Hertha verpasst sprungplatz – braunschweig kämpft weiter!

Berlin bangt um die Bundesliga-Rückkehr! Hertha BSC hat im Kellerduell gegen Eintracht Braunschweig nur ein müdes 1:1 erreicht und damit die Aufstiegschancen wohl endgültig verspielt. Die Zeichen stehen für die Berliner düster, während Braunschweig im Abstiegskampf einen wichtigen Punkt holte.

Die abwehrkette wackelt – hertha zeigt nerven

Vier Spieltage vor Saisonende beträgt der Rückstand auf den Relegationsrang drei nun schon sieben Zähler – eine Galopprennsport-Distanz, die kaum noch zu überwinden scheint. Fabian Reese brachte die Berliner in der elften Minute per Elfmeter in Führung, die Ron-Thorben Hoffmann mit einer Glanzparade zunächst verhinderte, den zweiten Versuch aber nicht mehr abwehren konnte. Doch die Freude währte nicht lange. Max Marie gelang in der 78. Minute der Ausgleich, der die Schwächen in Herthas Defensive schonungslos offenbarte.

Kennet Eichhorn sah in der 73. Minute die rote Karte, was die Situation zusätzlich verkomplizierte. Die fehlende Abstimmung und die mangelnde Entschlossenheit waren sichtbar. Während Hertha im Angriff zwar Phasen hatte, in denen Reese immer wieder gefährlich war, wirkte das Team insgesamt zu verkrampft und wenig fokussiert.

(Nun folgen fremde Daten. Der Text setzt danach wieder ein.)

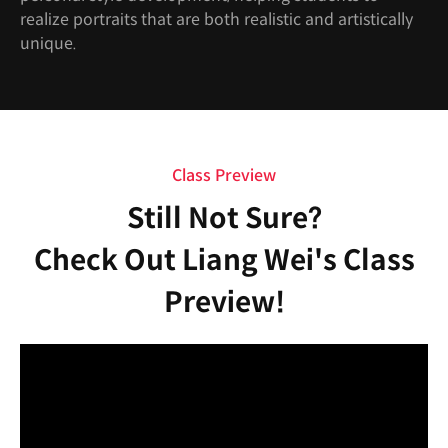
realize portraits that are both realistic and artistically
unique.
Class Preview
Still Not Sure?
Check Out Liang Wei's Class
Preview!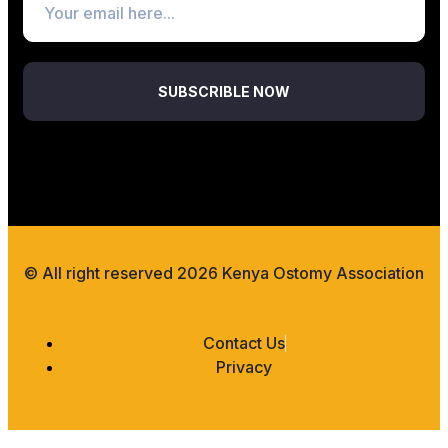
SUBSCRIBLE NOW
© All right reserved 2026 Kenya Ostomy Association
Contact Us
Privacy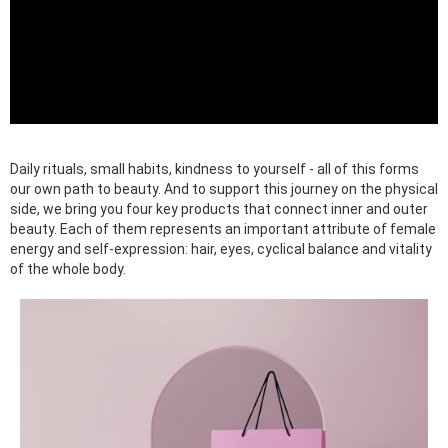
Daily rituals, small habits, kindness to yourself - all of this forms
our own path to beauty. And to support this journey on the physical
side, we bring you four key products that connect inner and outer
beauty. Each of them represents an important attribute of female
energy and self-expression: hair, eyes, cyclical balance and vitality
of the whole body.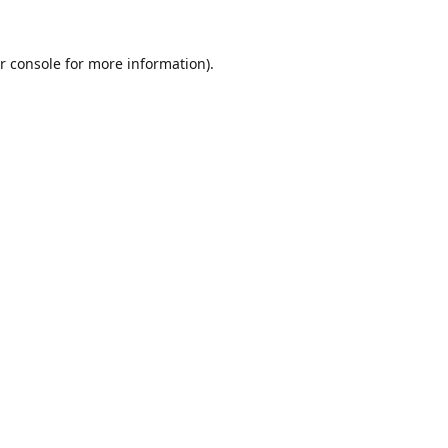
r console
for more information).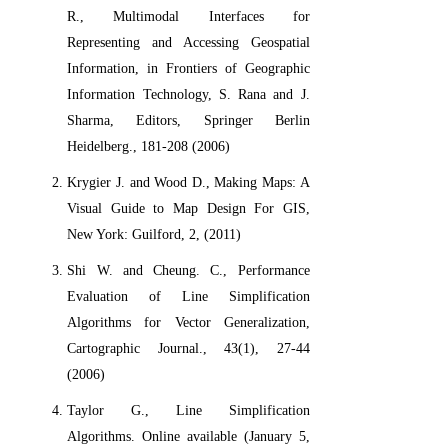
R., Multimodal Interfaces for
Representing and Accessing Geospatial
Information, in Frontiers of Geographic
Information Technology, S. Rana and J.
Sharma, Editors, Springer Berlin
Heidelberg., 181-208 (2006)
Krygier J. and Wood D., Making Maps: A
Visual Guide to Map Design For GIS,
New York: Guilford, 2, (2011)
Shi W. and Cheung. C., Performance
Evaluation of Line Simplification
Algorithms for Vector Generalization,
Cartographic Journal., 43(1), 27-44
(2006)
Taylor G., Line Simplification
Algorithms. Online available (January 5,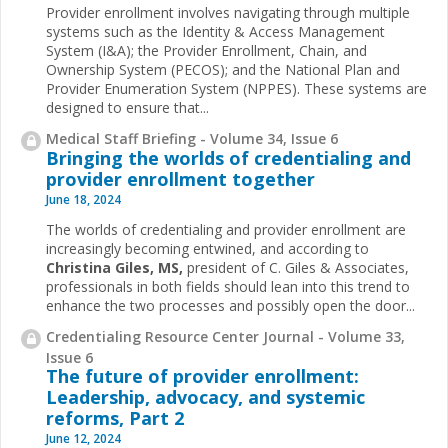
Provider enrollment involves navigating through multiple
systems such as the Identity & Access Management
System (I&A); the Provider Enrollment, Chain, and
Ownership System (PECOS); and the National Plan and
Provider Enumeration System (NPPES). These systems are
designed to ensure that...
Medical Staff Briefing - Volume 34, Issue 6
Bringing the worlds of credentialing and
provider enrollment together
June 18, 2024
The worlds of credentialing and provider enrollment are
increasingly becoming entwined, and according to
Christina Giles, MS,
president of C. Giles & Associates,
professionals in both fields should lean into this trend to
enhance the two processes and possibly open the door...
Credentialing Resource Center Journal - Volume 33,
Issue 6
The future of provider enrollment:
Leadership, advocacy, and systemic
reforms, Part 2
June 12, 2024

Braunschweig findet neue hoffnung – der kampf geht weiter

Braunschweig findet neue hoffnung – der kampf geht weiter

Für Eintracht Braunschweig bedeutet dieser Punkt eine Atempause im Abstiegskampf, auch wenn die Mannschaft in den letzten zehn Spielen nur einen Sieg errungen hat. Torwart Ron-Thorben Hoffmann zeigte zwar einen Patzer, parierte aber auch wichtige Schüsse und hielt sein Team im Spiel. Die Tatsache, dass es Braunschweig trotz der schwierigen Lage gelang, Hertha Paroli zu bieten, spricht für den Kampfgeist der Mannschaft.

Die Berliner, die in Braunschweig zunächst etwas mehr investierten, gerieten zunehmend unter Druck. Die Gastgeber kamen nach der Pause mutiger aus der Kabine, während Hertha defensiv zu anfällig agierte. Lino Tempelmann hatte eine Großchance, die Tjark Ernst glänzend vereitelte. Und dann kam Max Marie – der Mann des Tages für die Eintracht.

Die Niederlage für Hertha wirft einen langen Schatten auf die Zukunft. Die Fans sind enttäuscht, die Verantwortlichen müssen nun die richtigen Schlüsse ziehen. Für Braunschweig gilt es, diese Momentum mitzunehmen und den Abstiegskampf bis zum Schluss zu bestreiten. Die Luft wird dünner – die Entscheidung fällt in den kommenden Spielen.